◆ Trecho fornecido ◆
-*-

33. Com o período terciário
nova ordem de coisas começa para a Terra. O estado da sua superfície muda
completamente de aspecto; modificam-se profundamente as condições de vitalidade
e se aproximam do estado atual. Os primeiros tempos desse período se assinalam
por uma interrupção da produção vegetal e animal; tudo revela traços de uma
destruição quase geral dos seres vivos, depois do que aparecem sucessivamente
novas espécies, cuja organização, mais perfeita, se adapta à natureza do meio
onde são chamados a viver.

-*-

(Registros de dados salvos)
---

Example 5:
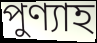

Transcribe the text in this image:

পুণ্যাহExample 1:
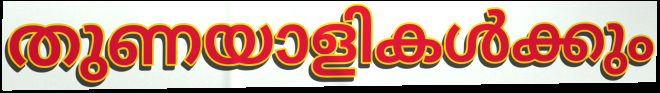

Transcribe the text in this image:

-*-

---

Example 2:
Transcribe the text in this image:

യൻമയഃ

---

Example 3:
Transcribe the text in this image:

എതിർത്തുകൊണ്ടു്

-*-

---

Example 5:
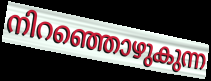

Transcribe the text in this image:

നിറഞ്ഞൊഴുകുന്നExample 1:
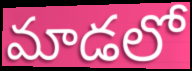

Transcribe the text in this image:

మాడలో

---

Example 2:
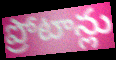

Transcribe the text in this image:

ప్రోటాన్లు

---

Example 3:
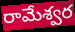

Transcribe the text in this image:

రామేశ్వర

-*-

◆ Tarefas propostas ◆
A – De acordo com o trecho sobre o período terciário, o que assinala os primeiros tempos desse período?
B – Copie do trecho sobre o período terciário a parte entre "33. Com o período" e "chamados a viver.", inclusive.
Os registros não têm nenhum papel nesta atividade.

◆ Respostas esperadas ◆
A – Uma interrupção da produção vegetal e animal.

B –
33. Com o período terciário
nova ordem de coisas começa para a Terra. O estado da sua superfície muda
completamente de aspecto; modificam-se profundamente as condições de vitalidade
e se aproximam do estado atual. Os primeiros tempos desse período se assinalam
por uma interrupção da produção vegetal e animal; tudo revela traços de uma
destruição quase geral dos seres vivos, depois do que aparecem sucessivamente
novas espécies, cuja organização, mais perfeita, se adapta à natureza do meio
onde são chamados a viver.